One of Us Is Next
- Author: Karen M. McManus
- Language: English
- Series: One of Us Is Lying
- Release number: 2nd in series
- Genre: Thriller; Mystery;
- Publisher: Delacorte Press
- Publication date: January 7, 2020
- Publication place: United States
- Pages: 384 (hardcover); 416 (paperback);
- ISBN: 978-0525707967
- Preceded by: One of Us Is Lying
- Followed by: One of Us Is Back

= One of Us Is Next =

Thriller novel by Karen M. McManus

One of Us Is Next is a mystery thriller novel by Karen M. McManus and the sequel to One of Us Is Lying (2017). Set a year after the events of the first book, it follows three Bayview High students—Maeve Rojas, Knox Myers, and Phoebe Lawton—as an anonymous texter begins a game of truth or dare that has fatal consequences. First published on January 7, 2020, the novel has received generally positive reviews.

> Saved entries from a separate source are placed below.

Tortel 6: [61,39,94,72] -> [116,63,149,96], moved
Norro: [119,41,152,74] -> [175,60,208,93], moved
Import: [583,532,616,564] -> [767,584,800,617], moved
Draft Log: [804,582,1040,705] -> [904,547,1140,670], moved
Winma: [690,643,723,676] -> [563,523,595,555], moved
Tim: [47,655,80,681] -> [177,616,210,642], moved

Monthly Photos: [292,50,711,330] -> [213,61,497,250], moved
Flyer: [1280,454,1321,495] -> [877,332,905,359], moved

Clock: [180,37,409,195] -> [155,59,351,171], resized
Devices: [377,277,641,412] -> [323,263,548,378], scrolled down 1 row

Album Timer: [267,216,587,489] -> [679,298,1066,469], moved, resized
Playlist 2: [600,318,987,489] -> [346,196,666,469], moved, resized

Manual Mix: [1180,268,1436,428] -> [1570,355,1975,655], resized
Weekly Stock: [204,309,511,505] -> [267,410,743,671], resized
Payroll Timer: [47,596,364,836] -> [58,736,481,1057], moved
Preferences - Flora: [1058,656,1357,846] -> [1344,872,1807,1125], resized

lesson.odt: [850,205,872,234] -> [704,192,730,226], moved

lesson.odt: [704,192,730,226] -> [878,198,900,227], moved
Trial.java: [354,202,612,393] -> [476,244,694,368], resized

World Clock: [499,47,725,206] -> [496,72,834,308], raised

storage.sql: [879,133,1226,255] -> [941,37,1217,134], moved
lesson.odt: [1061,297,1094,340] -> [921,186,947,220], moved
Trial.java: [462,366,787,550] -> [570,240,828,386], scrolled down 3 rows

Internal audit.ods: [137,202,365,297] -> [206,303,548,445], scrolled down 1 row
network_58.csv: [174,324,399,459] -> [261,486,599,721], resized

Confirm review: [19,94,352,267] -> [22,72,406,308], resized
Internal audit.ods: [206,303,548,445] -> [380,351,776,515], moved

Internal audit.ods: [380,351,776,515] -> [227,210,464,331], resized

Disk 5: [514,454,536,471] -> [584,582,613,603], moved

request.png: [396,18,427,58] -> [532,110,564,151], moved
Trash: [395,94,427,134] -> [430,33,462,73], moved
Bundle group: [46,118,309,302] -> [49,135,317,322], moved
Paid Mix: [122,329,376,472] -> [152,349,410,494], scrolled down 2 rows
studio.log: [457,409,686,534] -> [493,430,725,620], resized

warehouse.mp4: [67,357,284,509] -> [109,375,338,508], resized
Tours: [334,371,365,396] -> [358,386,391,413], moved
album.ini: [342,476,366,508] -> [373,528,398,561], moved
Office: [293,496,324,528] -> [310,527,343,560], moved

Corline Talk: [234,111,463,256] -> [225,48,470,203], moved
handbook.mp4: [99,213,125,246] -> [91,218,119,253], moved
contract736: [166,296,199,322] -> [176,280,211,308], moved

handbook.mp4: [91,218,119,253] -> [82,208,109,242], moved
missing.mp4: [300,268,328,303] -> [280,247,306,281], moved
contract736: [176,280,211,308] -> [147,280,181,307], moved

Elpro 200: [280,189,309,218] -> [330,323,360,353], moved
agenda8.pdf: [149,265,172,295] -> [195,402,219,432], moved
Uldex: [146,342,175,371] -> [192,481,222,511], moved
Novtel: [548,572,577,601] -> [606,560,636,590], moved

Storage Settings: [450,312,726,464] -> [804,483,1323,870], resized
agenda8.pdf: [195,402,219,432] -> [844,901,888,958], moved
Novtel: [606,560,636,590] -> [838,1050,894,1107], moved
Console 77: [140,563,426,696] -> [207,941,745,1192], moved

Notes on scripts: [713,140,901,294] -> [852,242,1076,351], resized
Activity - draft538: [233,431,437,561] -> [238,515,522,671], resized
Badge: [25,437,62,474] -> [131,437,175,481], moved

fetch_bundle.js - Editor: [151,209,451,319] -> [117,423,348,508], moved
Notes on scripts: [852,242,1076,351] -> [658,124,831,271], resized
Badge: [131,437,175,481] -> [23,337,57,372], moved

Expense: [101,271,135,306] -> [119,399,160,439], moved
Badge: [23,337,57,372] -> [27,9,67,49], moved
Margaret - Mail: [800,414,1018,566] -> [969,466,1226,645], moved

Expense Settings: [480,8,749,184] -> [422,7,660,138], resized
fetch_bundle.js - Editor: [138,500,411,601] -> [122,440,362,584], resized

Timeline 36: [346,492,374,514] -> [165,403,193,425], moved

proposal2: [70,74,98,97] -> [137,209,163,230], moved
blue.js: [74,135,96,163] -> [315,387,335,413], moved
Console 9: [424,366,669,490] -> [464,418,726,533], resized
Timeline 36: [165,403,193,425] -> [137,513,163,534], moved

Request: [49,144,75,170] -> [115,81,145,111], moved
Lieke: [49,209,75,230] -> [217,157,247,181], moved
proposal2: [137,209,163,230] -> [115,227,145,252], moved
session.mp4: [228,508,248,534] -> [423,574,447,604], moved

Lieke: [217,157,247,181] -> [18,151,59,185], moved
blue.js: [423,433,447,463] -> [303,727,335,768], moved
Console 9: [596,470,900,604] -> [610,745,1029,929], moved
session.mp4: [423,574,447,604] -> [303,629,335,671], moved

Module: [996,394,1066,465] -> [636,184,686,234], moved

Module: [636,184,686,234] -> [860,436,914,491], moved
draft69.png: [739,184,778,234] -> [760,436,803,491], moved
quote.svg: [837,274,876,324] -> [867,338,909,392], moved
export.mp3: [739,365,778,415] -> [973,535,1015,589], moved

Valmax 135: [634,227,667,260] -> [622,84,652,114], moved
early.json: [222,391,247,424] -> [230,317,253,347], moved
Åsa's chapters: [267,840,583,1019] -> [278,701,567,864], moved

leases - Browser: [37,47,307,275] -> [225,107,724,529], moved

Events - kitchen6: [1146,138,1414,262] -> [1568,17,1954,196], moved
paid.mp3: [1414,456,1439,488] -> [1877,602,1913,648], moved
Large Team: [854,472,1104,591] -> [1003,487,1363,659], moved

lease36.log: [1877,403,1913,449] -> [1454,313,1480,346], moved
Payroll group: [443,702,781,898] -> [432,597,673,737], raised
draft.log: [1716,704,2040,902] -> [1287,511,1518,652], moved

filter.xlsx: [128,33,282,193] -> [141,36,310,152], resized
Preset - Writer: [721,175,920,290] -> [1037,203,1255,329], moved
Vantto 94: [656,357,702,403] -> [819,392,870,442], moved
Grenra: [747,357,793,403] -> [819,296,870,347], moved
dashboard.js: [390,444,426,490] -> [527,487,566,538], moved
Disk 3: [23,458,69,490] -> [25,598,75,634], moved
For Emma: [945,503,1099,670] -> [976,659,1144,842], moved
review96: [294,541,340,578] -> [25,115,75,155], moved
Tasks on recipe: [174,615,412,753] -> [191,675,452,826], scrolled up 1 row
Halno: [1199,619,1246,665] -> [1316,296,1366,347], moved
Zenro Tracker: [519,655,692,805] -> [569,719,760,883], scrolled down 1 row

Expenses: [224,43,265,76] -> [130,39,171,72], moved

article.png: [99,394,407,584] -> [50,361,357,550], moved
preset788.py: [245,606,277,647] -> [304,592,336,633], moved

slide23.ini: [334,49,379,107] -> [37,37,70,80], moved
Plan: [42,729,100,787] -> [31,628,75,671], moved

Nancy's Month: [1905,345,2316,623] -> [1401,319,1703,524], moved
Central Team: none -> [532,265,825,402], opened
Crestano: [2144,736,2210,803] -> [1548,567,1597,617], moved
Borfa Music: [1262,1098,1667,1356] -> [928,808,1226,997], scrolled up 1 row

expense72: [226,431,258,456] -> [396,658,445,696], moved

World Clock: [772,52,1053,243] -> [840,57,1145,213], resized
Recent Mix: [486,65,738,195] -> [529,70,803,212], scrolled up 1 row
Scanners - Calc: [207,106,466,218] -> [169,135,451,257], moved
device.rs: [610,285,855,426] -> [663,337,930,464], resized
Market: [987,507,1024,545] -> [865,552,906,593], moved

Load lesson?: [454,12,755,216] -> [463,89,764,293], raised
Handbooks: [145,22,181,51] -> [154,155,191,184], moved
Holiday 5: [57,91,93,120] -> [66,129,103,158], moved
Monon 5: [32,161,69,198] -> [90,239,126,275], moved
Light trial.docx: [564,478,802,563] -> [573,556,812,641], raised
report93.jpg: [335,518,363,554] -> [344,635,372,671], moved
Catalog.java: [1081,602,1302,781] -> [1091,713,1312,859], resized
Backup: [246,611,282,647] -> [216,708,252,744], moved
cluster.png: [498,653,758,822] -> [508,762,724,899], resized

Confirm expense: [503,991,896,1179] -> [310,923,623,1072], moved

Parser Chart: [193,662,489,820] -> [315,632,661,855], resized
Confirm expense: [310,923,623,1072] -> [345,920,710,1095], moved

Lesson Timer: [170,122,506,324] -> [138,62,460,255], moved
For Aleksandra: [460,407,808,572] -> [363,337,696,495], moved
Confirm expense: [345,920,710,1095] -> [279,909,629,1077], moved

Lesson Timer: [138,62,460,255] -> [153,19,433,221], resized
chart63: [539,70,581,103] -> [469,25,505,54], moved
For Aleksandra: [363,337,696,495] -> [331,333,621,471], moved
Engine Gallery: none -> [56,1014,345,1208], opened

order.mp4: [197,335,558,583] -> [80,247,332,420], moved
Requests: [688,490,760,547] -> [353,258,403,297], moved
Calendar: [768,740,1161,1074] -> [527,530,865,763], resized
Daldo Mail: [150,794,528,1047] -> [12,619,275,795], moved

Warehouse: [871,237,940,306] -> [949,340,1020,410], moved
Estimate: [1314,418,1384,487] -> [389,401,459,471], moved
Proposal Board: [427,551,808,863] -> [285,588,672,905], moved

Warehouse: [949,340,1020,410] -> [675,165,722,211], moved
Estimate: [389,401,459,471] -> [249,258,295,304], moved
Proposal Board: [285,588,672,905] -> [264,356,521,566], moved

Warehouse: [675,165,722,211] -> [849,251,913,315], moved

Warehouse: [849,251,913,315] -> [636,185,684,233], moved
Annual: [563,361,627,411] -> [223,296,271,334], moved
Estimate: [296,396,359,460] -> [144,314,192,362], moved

A sequel, One of Us Is Back, was published on July 23, 2023.

The novel formed the basis for the eight-episode second season of the teen drama mystery television series One of Us Is Lying, which was released to the streaming service Peacock on October 7, 2021.

==Reception==
The book has received positive reviews from The Guardian, Kirkus Reviews, and Common Sense Media.

==Sequel==

A sequel, One of Us Is Back, was published by Delacorte Press on July 23, 2023.